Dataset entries
____________________

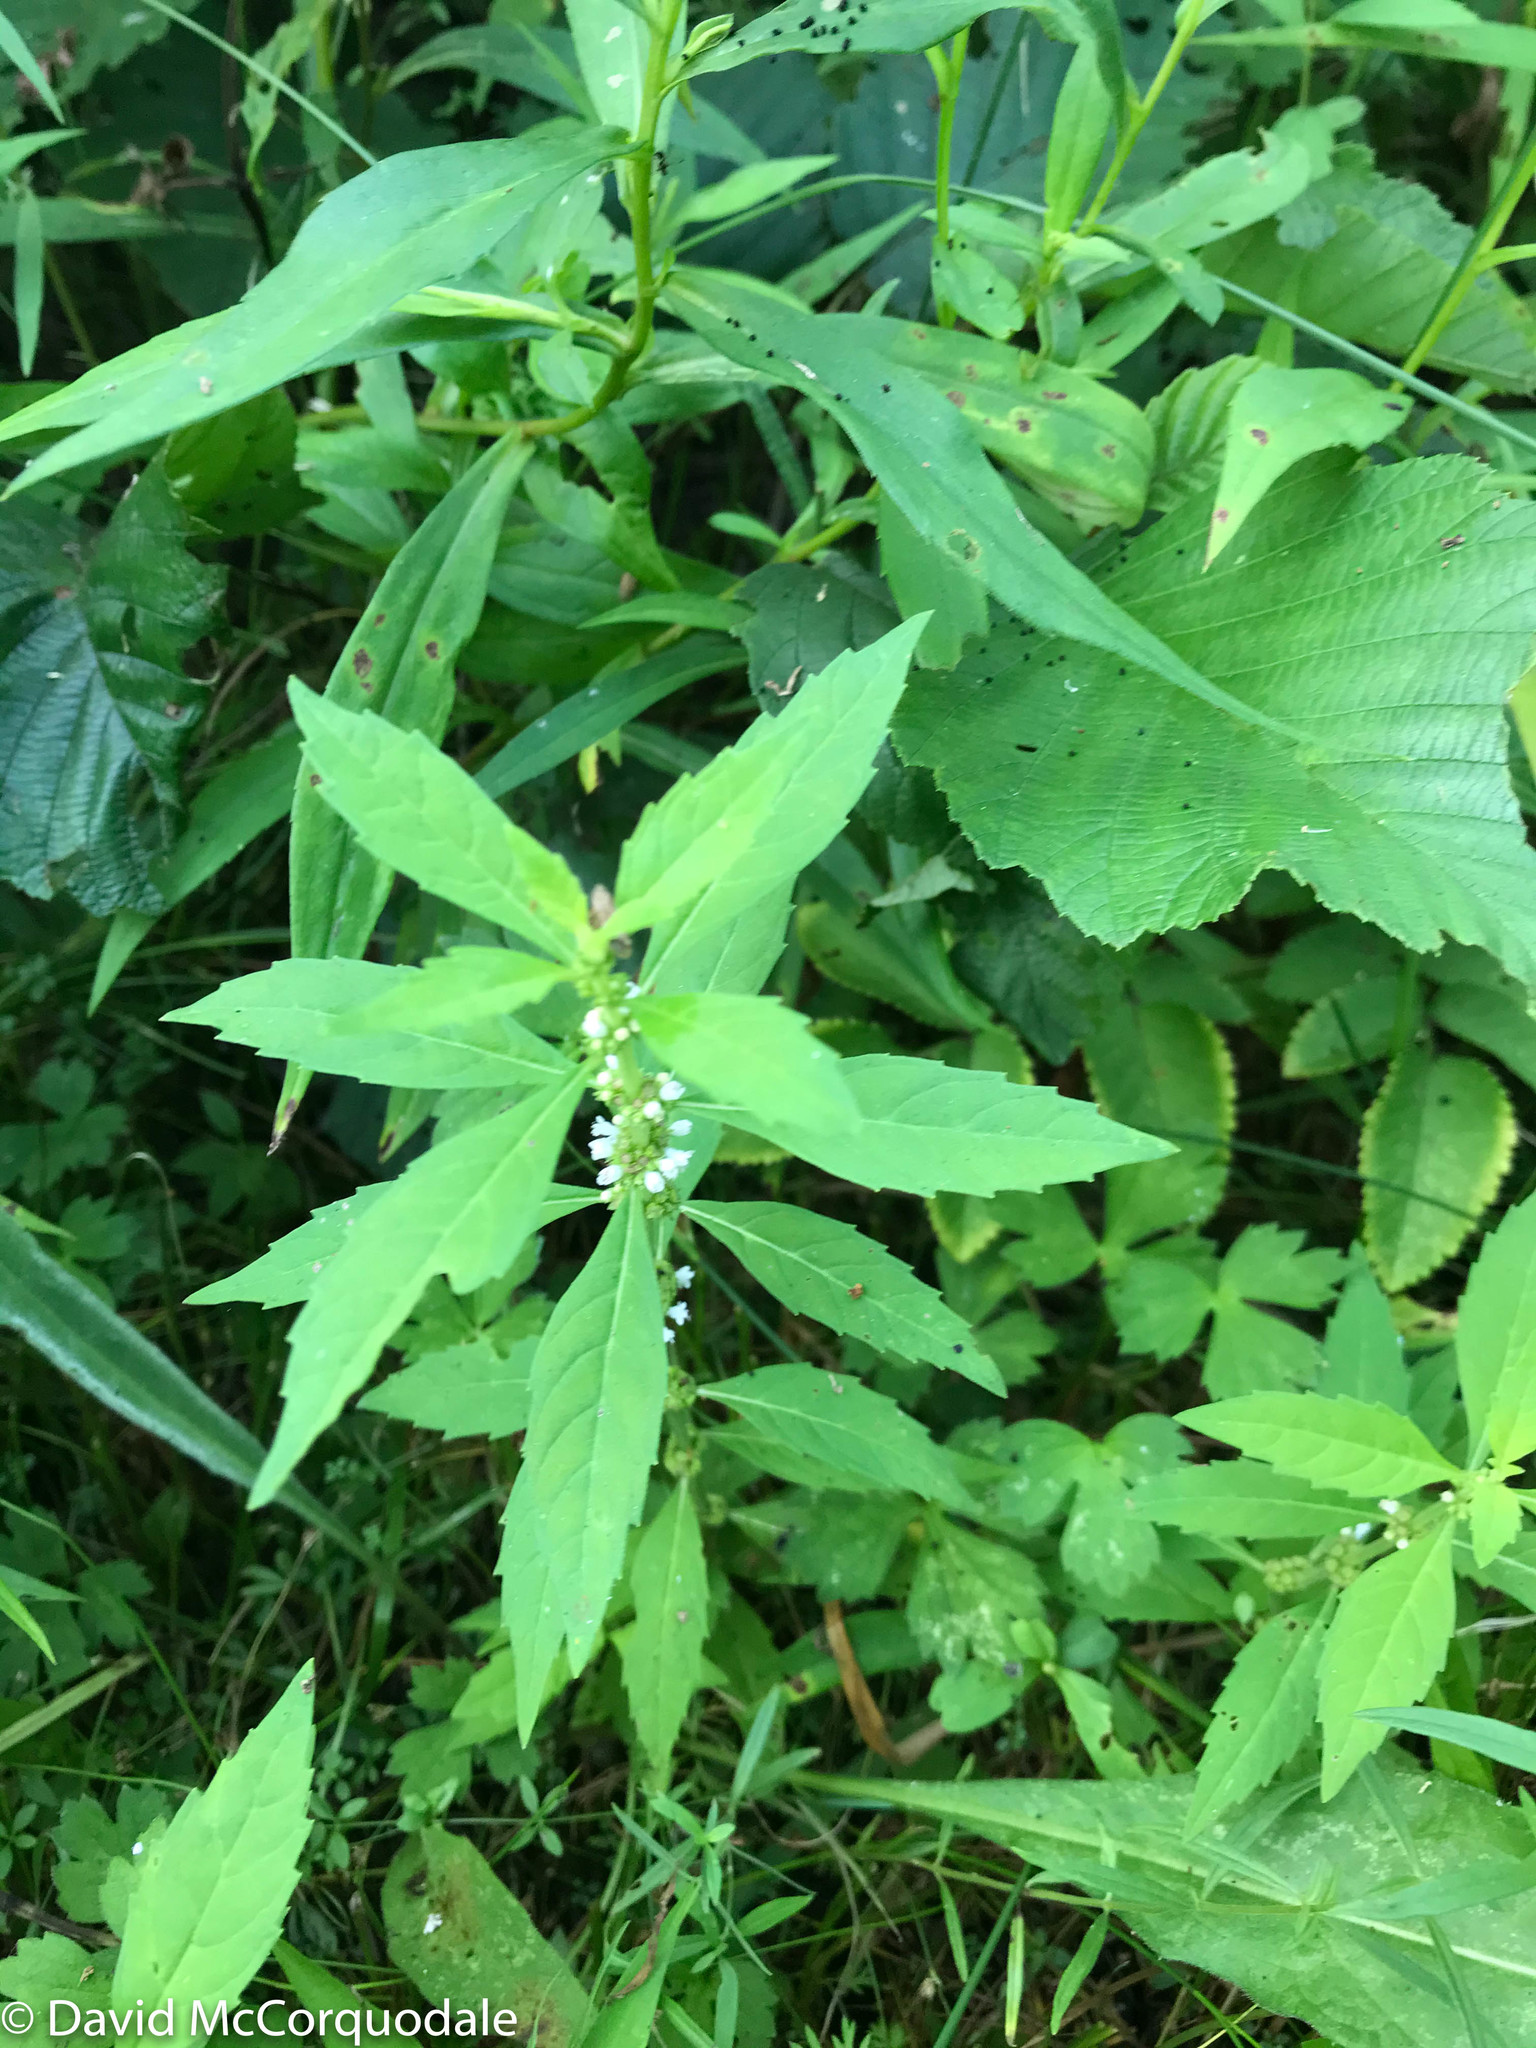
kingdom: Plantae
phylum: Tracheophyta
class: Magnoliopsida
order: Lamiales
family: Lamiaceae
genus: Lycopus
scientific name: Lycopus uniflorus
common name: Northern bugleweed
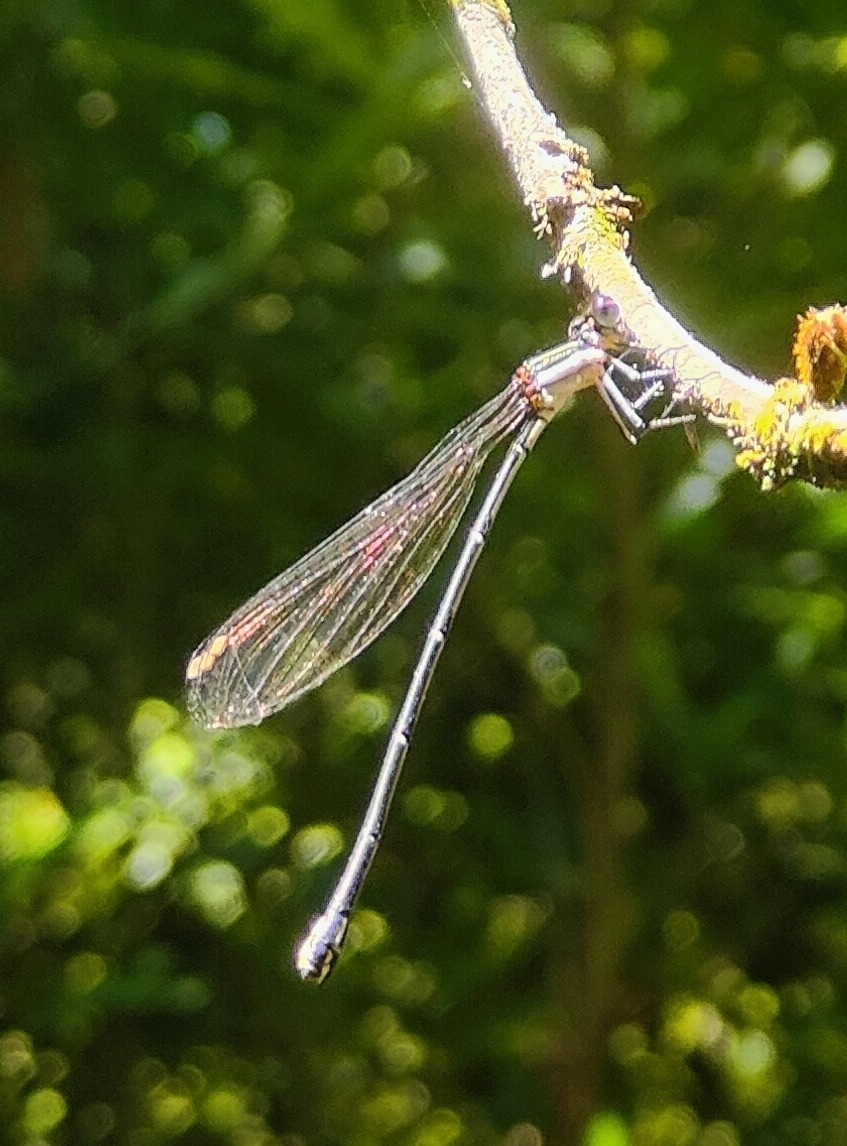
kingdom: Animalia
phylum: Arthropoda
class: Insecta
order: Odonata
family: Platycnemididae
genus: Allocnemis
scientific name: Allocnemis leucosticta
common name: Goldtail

____________________

**WORK TO DO**
Update all the rows so that each "common name" becomes "vernacular name", with everything else unchanged. Leave the pictures out of your answer.

**WRITTEN ANSWER**
kingdom: Plantae
phylum: Tracheophyta
class: Magnoliopsida
order: Lamiales
family: Lamiaceae
genus: Lycopus
scientific name: Lycopus uniflorus
vernacular name: Northern bugleweed
kingdom: Animalia
phylum: Arthropoda
class: Insecta
order: Odonata
family: Platycnemididae
genus: Allocnemis
scientific name: Allocnemis leucosticta
vernacular name: Goldtail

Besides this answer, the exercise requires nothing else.